▶ **ABOUT THIS TASK**
When you find the word "Какие" in a line of the entries, please copy the whole line.

....

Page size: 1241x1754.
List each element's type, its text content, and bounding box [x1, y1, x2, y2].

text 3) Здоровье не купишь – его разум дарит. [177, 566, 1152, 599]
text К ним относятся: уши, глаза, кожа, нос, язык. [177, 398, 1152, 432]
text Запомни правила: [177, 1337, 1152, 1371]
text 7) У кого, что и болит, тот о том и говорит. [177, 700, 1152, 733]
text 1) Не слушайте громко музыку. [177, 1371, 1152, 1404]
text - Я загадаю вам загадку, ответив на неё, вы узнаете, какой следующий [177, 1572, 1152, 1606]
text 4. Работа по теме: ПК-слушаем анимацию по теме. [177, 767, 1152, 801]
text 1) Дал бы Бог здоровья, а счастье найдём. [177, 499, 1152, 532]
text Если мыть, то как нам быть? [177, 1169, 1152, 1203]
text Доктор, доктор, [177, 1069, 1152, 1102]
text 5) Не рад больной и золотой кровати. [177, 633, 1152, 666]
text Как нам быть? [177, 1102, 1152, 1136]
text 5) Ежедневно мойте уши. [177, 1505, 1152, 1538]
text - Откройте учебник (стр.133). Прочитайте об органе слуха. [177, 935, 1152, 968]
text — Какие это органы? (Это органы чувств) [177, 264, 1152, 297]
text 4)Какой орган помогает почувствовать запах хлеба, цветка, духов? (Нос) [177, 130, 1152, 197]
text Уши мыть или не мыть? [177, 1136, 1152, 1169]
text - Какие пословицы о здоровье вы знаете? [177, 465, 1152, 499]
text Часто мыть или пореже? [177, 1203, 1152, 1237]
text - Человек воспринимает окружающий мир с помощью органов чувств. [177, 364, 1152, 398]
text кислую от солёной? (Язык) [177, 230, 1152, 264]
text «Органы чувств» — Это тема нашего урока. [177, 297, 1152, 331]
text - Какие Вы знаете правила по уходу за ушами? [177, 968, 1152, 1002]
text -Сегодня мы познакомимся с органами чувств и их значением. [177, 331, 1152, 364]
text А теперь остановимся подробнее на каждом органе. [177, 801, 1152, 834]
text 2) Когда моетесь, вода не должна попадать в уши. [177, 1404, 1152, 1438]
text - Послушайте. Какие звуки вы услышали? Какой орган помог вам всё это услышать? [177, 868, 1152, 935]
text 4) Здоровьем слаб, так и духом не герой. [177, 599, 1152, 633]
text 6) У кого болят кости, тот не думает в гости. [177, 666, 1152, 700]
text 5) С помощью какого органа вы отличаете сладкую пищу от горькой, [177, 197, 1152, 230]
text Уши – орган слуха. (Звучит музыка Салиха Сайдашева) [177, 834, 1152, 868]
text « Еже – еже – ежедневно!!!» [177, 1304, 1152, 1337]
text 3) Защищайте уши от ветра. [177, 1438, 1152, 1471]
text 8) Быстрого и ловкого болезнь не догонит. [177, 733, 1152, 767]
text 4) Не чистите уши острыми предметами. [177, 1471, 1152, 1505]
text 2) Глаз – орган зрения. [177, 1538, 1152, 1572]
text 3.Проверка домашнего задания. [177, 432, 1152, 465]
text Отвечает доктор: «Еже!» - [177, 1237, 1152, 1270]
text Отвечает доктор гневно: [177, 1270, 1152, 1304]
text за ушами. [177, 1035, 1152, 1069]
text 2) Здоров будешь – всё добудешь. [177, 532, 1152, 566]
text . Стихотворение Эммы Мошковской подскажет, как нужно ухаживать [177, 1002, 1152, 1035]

....

▶ **TASK ANSWER**
text — Какие это органы? (Это органы чувств) [177, 264, 1152, 297]
text - Какие пословицы о здоровье вы знаете? [177, 465, 1152, 499]
text - Какие Вы знаете правила по уходу за ушами? [177, 968, 1152, 1002]
text - Послушайте. Какие звуки вы услышали? Какой орган помог вам всё это услышать? [177, 868, 1152, 935]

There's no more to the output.